When Arsenal were about to fall from their peak, Jose Mourinho was reaching his. It was Saturday 23 October 2004, and after a 1-0 defeat the previous week away to Manchester City, Mourinho’s Chelsea bounced back by hammering Blackburn Rovers 4-0.
Eidur Gudjohnsen’s hat-trick set the Blues on their way, and by the time Damien Duff wrapped up the win the footballing nation had long since turned its thoughts towards the following day’s feast. Because, that Sunday, Arsenal were heading to Old Trafford looking to avoid defeat for a historic 50th straight league game.
Of course, we all know what happened. Gunners players were fouled with regularity, Manchester United won 2-0, and pizza was thrown. Arsenal’s five-point lead soon turned to dust in the aftermath and Mourinho brought Chelsea’s first title in 50 years to Stamford Bridge, with that Blackburn win being the first game of a 40-match sequence in which the Blues would not be beaten.
Since then, Chelsea have won five titles. Mourinho has won six. Arsenal have won none.

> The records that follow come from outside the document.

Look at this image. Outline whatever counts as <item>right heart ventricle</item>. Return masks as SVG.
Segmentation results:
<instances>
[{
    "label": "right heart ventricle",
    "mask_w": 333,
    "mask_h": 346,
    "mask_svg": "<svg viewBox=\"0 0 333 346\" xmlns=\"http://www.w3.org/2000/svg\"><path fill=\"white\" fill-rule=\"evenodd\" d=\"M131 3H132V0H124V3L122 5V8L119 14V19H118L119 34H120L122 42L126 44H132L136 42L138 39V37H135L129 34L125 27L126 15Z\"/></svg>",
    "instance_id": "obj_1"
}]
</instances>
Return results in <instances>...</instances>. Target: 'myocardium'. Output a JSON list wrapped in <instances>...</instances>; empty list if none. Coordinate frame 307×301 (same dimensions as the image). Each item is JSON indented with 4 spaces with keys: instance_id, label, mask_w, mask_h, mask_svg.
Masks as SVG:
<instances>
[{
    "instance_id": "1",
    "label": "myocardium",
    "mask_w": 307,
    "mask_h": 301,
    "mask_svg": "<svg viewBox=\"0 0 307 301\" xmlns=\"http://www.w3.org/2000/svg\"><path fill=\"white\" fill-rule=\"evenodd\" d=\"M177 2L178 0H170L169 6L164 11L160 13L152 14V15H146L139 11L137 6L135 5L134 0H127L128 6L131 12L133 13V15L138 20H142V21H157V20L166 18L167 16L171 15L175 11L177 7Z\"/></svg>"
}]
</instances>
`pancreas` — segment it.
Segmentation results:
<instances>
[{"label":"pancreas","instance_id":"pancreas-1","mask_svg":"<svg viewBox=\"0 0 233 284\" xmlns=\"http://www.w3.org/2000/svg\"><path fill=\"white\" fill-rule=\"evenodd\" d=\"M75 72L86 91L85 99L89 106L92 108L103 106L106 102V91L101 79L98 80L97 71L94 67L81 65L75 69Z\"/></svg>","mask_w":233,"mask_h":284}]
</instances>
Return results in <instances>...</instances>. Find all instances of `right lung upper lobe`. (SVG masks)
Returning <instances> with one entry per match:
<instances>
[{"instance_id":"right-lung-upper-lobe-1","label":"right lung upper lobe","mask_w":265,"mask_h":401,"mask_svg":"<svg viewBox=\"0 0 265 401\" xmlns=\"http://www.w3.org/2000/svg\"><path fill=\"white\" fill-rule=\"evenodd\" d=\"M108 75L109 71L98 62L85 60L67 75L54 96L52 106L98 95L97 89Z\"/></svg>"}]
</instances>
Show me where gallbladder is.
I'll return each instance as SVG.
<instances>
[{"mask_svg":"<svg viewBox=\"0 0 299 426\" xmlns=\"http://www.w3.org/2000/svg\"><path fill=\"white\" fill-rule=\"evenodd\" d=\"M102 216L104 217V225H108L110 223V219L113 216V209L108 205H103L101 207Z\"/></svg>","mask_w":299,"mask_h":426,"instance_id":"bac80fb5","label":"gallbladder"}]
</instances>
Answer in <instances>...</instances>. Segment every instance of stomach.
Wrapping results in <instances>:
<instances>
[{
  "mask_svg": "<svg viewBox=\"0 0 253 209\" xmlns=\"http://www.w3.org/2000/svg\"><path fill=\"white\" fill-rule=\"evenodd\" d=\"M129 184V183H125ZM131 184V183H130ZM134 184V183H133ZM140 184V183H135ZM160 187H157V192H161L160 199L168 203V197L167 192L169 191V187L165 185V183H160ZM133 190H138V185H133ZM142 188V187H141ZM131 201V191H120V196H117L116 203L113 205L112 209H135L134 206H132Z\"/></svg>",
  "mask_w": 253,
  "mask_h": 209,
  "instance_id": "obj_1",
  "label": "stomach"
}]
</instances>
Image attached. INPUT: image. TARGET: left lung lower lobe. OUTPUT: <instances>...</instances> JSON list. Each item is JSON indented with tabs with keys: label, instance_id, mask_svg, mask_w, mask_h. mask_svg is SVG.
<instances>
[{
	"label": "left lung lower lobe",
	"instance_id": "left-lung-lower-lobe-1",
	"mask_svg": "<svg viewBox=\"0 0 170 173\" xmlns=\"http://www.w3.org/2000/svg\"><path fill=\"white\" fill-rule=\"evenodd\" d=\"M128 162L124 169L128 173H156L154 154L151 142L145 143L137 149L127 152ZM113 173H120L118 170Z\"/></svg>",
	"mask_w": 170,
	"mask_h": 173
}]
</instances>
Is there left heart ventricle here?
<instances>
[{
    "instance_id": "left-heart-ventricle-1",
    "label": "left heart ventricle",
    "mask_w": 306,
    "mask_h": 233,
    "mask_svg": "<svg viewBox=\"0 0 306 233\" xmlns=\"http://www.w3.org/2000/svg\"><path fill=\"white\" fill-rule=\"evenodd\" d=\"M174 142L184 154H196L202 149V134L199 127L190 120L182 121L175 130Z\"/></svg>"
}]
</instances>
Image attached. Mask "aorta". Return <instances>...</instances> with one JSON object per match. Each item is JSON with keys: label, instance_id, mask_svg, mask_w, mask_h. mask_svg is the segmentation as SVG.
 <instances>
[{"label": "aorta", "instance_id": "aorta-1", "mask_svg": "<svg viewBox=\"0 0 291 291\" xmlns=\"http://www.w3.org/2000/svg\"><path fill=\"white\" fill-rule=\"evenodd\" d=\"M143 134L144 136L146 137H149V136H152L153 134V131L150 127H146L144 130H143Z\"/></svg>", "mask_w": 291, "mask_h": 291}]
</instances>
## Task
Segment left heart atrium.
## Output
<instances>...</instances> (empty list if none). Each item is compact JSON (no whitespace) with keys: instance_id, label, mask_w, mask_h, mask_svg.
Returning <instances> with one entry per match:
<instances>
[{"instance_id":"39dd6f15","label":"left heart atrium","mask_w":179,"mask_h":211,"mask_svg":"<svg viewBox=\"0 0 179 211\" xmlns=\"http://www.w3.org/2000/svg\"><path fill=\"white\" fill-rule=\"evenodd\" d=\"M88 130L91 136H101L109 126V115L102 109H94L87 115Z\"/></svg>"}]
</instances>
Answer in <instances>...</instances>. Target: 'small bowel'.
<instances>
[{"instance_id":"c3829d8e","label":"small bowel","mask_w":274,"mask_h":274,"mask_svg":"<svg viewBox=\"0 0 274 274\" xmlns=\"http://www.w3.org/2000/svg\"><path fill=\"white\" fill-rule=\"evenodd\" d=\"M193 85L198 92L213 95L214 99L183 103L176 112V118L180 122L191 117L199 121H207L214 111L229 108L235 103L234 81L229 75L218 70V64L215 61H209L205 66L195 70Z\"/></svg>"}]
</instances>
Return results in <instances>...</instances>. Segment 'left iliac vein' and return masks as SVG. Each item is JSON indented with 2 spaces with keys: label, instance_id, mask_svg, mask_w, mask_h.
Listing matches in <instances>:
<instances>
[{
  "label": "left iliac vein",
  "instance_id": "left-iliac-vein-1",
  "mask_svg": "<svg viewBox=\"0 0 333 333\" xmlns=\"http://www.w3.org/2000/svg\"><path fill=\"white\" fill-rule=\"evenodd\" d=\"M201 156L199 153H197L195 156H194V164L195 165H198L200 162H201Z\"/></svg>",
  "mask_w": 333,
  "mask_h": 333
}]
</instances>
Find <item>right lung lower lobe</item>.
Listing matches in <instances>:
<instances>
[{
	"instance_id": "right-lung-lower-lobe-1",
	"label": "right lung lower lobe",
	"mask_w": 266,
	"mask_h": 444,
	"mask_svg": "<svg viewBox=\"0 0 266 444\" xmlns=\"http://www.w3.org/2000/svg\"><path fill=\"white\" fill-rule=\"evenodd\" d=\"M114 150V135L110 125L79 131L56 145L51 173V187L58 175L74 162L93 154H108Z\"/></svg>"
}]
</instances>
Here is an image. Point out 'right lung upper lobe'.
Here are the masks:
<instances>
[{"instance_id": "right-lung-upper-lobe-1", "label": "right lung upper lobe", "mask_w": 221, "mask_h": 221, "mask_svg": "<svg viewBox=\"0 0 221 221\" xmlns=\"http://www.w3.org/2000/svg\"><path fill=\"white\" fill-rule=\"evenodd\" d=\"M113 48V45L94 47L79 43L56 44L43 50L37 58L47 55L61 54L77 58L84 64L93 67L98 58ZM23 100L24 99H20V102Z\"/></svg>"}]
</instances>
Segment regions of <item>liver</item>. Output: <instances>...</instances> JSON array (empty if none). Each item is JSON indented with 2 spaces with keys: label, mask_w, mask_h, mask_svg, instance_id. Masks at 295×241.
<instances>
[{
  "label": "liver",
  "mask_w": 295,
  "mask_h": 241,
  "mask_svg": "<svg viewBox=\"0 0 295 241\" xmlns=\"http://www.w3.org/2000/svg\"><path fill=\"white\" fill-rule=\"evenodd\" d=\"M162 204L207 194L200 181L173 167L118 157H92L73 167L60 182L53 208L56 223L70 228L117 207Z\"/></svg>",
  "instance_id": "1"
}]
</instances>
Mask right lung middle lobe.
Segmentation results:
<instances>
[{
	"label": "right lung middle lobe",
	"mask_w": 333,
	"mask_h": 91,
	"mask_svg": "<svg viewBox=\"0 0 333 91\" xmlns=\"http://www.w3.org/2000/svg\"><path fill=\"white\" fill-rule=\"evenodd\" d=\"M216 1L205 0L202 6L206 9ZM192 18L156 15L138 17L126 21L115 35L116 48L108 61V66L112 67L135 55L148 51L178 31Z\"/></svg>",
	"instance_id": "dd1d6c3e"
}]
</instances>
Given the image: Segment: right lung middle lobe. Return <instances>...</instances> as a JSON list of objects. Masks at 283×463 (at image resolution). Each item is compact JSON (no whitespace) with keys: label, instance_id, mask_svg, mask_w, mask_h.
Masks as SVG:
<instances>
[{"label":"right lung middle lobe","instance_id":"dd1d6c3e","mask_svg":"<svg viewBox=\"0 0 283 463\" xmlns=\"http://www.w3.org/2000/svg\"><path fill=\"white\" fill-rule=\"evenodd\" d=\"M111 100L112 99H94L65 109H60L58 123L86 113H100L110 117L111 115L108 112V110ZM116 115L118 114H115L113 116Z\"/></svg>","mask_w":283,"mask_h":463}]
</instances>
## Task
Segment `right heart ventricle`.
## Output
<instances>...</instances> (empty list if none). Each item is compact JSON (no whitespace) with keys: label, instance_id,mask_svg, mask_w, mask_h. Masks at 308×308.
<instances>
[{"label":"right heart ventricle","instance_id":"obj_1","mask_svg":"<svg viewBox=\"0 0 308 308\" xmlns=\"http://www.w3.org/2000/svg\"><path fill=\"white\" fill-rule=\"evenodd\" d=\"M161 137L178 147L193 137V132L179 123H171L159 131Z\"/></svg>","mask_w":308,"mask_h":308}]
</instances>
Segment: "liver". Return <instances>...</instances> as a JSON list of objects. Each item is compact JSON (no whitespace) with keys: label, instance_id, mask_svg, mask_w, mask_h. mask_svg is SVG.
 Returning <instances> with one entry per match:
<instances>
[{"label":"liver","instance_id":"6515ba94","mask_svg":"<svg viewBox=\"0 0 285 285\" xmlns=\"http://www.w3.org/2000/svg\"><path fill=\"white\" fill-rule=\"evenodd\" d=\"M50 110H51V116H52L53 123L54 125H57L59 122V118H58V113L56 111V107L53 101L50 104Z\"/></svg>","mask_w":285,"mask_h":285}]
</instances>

Now manager of Tottenham Hotspur, the Portuguese would love nothing more than to add Spurs’ name to the list of clubs to lift a title in the time that the Gunners have slipped from invincible to distinctly beatable. That’s not going to happen this season, but on Sunday at the Emirates he could well deliver a derby double to remind Arsenal fans just how much they can loathe the very sight of him.
He was, of course, not just the man who led Chelsea on their march up the hill as Arsenal rolled down past them. He was also the divisive figure who got under the skin of Arsene Wenger at every turn. There were the occasional issues with Sir Alex Ferguson too, but Mourinho always showed at least a smidgen of respect for the Scot. With Wenger and Arsenal, there was no such reverence.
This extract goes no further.